Flyby Five is usually a Wednesday feature but we’re moving it to today in honour of Ugly Truck Day. Big rigs and trucks are woefully under-used in horror. There is something scary about them. Their size, their noise, the rumble as they go by. The sheer brute force of them. They’re not exactly ugly but their very power can make them seem that way. Maybe I have a special fondness for them. My dad was a truck driver, oil rigs at first and then cross-country so, to me, they are also a thing of beauty, in their own way.
Now that bit of nostalgia is out of the way let me introduce you to some books with some evil trucks and, sometimes, their drivers.
Flyby Five, where we abandon all sense of seriousness and do silly lists about whatever pops into our heads. This segment will be posted every Wednesday we feel like posting it. This is not a serious list, nor is it a “Top 5” list. And there is every possible chance that some of these lists or the language in these lists may not be PG-13 friendly. You have been warned. -L&G
Flyby Five: 5 Ugly Trucks to Terrorize Your Highways
18 Wheels of Horror: A Trailer Full of Trucking Terrors – Edited by Eric Miller
Psychotic killers, devious ghosts, alien monsters, howling storms, undead creatures, and other dark forces haunt the highways and the truckers who drive them in these 18 chilling tales!

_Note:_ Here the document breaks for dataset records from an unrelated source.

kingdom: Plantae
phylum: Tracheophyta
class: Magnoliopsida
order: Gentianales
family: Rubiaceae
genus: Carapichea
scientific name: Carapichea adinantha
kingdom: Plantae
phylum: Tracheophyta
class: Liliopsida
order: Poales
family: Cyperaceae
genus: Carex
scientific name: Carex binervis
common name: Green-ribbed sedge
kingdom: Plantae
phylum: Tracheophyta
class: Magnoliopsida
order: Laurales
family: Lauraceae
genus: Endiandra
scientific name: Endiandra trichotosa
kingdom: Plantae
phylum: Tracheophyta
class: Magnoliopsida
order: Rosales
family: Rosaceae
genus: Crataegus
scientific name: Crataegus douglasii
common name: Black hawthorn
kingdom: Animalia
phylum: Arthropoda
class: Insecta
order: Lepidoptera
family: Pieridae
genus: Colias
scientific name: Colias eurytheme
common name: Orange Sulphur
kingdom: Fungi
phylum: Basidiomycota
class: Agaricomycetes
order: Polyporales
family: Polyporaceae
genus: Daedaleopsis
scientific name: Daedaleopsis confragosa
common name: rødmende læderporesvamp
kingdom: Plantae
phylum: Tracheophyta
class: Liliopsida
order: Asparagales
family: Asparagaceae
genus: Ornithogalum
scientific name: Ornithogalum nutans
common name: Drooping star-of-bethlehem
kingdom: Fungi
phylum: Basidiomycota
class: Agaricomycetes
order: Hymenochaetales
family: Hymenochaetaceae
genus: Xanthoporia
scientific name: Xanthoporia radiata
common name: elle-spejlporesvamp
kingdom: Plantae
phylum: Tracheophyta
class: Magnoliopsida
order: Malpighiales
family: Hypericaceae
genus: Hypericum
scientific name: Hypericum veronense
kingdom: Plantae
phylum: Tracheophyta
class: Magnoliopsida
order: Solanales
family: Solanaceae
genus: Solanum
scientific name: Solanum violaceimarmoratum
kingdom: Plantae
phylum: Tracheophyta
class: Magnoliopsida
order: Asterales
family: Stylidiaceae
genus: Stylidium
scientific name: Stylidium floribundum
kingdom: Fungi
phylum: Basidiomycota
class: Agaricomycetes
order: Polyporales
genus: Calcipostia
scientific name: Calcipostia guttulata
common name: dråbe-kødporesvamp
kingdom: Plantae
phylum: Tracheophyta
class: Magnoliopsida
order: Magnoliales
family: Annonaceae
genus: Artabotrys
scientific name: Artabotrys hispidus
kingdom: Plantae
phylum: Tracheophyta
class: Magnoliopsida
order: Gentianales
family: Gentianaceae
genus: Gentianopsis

A ghostly voice on a trucker’s CB radio knows more about his life than it should… Two drivers find their cargo gives them inhuman appetites… A boy in a truck stop encounters a supernatural force that threatens to destroy the world… The hypnotic singing lulling a driver to sleep might not be coming from the tires… A fender-bender between a big rig and a four wheeler is not as accidental as it seems… The sinister cargo lurking in a rock and roll band’s fleet of trucks is unleashed at their final show…
Hit the road with this anthology of trucking horror fiction! – Goodreads
The Black Mariah – Jay Bonansinga
Lucas Hyde and Sophie Cohen, a tough trucking pair, are driving through the Tennessee night in their rig when they hear an eerie voice on the CB radio wailing for help. A curse as old as evil itself is leaving a trail of corpses. It has found its next victims and will strike with hellish fury if Lucas and Sophie ever stop moving. – Goodreads
Lot Lizards – Ray Garton
A “lot lizard” is a female hooker who works a highway truck stop as her territory. When trucker Bill Ketter looks for a little relaxation and release, he discovers, too late, that he has bitten off more than he can chew. In fact, his lot lizard is the one that does the biting–she is a vampire, one of number who move from one truck stop to the next under the watchful and vicious eyes of the repulsive Carsey Brothers. Against his will, Bill becomes one of the undead. He follows the brothers and their cargo to another stop where he meets his ex-wife and children and Bill finds himself battling the vampires and their age-old leader for the life of his teenaged son. Garton has created another small masterpiece, contemporary adult horror at its most gruesome and loaded with extras doses of sex and gore. The confined setting creates a perfect claustrophobic stage for the story and the hellaciously quick pace never lets the action slow down. – Goodreads
(I have to pause for an annoying biographical moment. We used to have a sticker on the truck that looked something like this: . Also, Security at one of the Pilot truck stops thought I was one. He stopped me, asked if I was a driver and when I said no, asked what truck I was with. I pointed it out and he watched until I climbed into the cab. Could have been the purple hair and dog collar that caught his eye.)
Road Rage – 2 Novellas: Duel by Richard Matheson and Throttle by Stephen King and Joe Hill
Road Rage unites Richard Matheson’s classic “Duel” and the contemporary work it inspired–two power-packed short stories by three of the genre’s most acclaimed authors. “Duel,” an unforgettable tale about a driver menaced by a semi truck, was the source for Stephen Spielberg’s acclaimed first film of the same name. “Throttle,” by Stephen King and Joe Hill, is a duel of a different kind, pitting a faceless trucker against a tribe of motorcycle outlaws, in the simmering Nevada desert. Their battle is fought out on twenty miles of the most lonely road in the country, a place where the only thing worse than not knowing what you’re up against, is slowing down . . . – Goodreads
Trucks – Stephen King
The short story by Stephen King that was the basis for the movie ‘Maximum Overdrive’.
Take a day to appreciate the beauty of an ugly truck around you! I plan on giving our truck a bath. That is, if it doesn’t fall apart. It’s not nicknamed Tetanus for nothing!